00:31:55 One in twelve females get breast cancer at some point in their life.' His team identified a protein highly expressed among breast cancer patients there. There were 15,000 candidate sites on the protein that could become a vaccine target. AlphaFold cut that to 15.
00:32:11 Jjingo's framing: quote, 'Once I have a laptop and connect to a server, that gives me a lot of power. Google DeepMind is actually democratizing the kind of science that we can do.' Google has also collaborated with over 100 institutions, including Stanford on liver fibrosis and the Crick Institute on a multi-year effort.
00:32:45 Let me be careful with the frame here. I'm not telling you Gemini for Science cures cancer or solves antimicrobial resistance. I'm telling you that the tools that a year ago lived inside DeepMind research papers are, today, being handed to a researcher in Kampala with a laptop.
00:33:02 Whether the candidates Jjingo's team narrowed from 15,000 to 15 actually validate in the lab is a separate question, with a multi-year timeline. The shape of who gets to attempt the work has changed. Place that next to today's other items. The Pentagon is fighting in court for the right to deny one American lab the ability to write its own terms of service.
00:33:23 A defense startup just got priced at 61 billion dollars on the bet that procurement reform sticks. Investors are being asked to price an unsupervised xAI inside a two trillion dollar launch company. The compute under all of this is about to become a publicly hedgeable commodity.
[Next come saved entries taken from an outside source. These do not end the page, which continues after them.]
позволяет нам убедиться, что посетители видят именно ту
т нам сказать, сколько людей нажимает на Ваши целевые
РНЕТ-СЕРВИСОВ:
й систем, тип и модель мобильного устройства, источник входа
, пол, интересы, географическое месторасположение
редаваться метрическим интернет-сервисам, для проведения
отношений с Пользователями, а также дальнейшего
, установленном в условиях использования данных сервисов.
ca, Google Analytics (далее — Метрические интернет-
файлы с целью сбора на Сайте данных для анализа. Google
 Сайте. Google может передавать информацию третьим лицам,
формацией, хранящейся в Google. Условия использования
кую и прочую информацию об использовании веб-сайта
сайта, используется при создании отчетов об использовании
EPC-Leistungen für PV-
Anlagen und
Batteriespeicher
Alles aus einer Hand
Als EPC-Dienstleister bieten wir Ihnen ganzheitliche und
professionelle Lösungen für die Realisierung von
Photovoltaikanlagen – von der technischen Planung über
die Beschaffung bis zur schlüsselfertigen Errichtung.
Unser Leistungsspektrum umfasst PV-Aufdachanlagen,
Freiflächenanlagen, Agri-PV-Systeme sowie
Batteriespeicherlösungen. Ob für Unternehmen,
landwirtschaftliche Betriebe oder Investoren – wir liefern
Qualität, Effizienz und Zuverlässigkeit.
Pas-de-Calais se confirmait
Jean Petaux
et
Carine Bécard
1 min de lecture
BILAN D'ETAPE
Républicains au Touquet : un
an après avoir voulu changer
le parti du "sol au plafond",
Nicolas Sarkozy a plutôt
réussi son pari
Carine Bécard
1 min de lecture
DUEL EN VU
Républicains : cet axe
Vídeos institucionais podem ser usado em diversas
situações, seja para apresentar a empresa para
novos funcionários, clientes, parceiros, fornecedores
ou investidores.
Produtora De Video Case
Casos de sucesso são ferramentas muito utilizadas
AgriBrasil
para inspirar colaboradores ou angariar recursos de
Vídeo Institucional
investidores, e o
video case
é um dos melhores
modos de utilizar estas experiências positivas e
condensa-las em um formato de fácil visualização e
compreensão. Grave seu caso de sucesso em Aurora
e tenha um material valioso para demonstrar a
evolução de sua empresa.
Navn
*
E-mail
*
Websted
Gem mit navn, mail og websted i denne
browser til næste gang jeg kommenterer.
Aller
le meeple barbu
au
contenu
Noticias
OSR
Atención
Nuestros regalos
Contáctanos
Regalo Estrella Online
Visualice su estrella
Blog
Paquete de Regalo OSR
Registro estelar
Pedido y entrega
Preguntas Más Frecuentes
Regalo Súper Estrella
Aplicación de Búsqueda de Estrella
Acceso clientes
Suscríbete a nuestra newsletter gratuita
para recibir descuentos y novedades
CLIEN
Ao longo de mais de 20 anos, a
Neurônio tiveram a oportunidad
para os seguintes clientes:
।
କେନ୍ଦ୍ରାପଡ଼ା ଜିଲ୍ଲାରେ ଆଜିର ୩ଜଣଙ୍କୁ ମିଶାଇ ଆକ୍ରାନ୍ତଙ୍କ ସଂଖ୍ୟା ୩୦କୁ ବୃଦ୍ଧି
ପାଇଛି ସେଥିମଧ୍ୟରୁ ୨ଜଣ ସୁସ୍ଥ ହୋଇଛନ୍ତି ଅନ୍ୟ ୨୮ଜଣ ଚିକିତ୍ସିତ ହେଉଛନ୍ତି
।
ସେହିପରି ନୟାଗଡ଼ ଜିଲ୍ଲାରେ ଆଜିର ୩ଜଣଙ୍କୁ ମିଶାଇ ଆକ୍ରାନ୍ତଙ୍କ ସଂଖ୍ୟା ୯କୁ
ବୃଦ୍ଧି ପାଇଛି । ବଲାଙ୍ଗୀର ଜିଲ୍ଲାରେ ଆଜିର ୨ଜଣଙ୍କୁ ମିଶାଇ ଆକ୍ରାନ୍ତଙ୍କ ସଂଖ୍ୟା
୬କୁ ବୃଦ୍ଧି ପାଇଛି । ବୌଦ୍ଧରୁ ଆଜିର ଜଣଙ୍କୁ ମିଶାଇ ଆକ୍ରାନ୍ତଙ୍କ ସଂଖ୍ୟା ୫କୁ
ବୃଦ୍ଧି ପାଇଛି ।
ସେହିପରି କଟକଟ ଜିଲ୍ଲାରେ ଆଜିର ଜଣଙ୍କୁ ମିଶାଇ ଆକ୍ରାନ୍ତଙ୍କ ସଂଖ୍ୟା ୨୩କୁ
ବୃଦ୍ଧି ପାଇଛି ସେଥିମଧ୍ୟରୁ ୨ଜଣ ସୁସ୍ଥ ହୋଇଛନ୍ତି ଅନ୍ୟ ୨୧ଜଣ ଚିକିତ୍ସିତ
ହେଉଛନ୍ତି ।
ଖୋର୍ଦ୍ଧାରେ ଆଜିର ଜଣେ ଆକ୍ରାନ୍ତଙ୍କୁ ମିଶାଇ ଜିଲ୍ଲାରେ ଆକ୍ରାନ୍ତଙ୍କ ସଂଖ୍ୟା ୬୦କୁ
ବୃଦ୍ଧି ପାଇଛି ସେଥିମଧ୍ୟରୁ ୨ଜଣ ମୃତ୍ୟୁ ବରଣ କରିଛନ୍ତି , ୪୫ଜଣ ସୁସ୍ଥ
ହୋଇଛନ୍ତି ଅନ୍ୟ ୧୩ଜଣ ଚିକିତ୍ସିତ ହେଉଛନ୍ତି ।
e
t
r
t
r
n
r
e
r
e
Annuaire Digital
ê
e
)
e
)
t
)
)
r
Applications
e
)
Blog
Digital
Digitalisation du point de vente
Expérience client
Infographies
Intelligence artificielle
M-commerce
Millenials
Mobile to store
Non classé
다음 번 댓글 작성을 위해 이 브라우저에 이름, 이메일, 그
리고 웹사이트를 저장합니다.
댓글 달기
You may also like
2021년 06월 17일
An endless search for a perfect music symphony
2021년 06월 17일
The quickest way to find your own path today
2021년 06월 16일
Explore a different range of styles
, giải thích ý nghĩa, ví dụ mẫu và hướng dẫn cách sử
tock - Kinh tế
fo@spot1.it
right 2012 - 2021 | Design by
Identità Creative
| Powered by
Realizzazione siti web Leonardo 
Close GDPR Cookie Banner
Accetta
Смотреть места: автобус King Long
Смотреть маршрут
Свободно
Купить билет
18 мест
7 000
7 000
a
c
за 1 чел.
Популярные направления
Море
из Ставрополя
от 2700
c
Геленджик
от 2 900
00:33:40 A workshop paper is showing that the FLOP thresholds in three major jurisdictions can be defeated for 31 million dollars. The U.S. and China just announced a protocol that nobody has written down. And the same week, a research lab at Makerere, in a country whose health system has been chronically under-resourced, gets handed the same protein-structure prediction toolchain that just shifted what a frontier company gets to ship.
00:34:07 That's what AI looks like in 2026. Not a single story. Multiple stories that share the same week.
Five for the next ninety days
00:34:12 Here are the five items I have on my list for the next ninety days. First, the Anthropic-Pentagon written opinion. Henderson, Katsas, and Rao agreed to expedite. If the panel comes down for Anthropic, the Pentagon will need a new theory of why an American AI company's terms of service constitute a national security risk.
00:34:29 If they come down for the Pentagon, every other American lab needs new legal counsel. Second, the SpaceX S-1. Whether Guidelight's letter forces a disclosure paragraph on xAI's regulatory and litigation exposure, and whether any underwriter named on the deal is asked about it on the record.
00:34:45 Third, the next Army enterprise contract. Anduril's multiple holds or breaks on whether Vought's procurement reform produces a second-quarter pattern in the data, not a one-off March announcement. Fourth, the U.S.-China AI protocol document. Bessent's non-state-actor language needs to convert into a written instrument.
00:35:02 If it doesn't, the dialogue is performance. And fifth, one for the back of the mind. Andrej Karpathy at Anthropic, running a team that teaches Claude to improve Claude's training, while METR is reporting that monitoring systems inside the frontier labs already have exceptions and workarounds.
00:35:18 Those two things sit on the same shelf. They come down off the shelf together. I'm Jonas.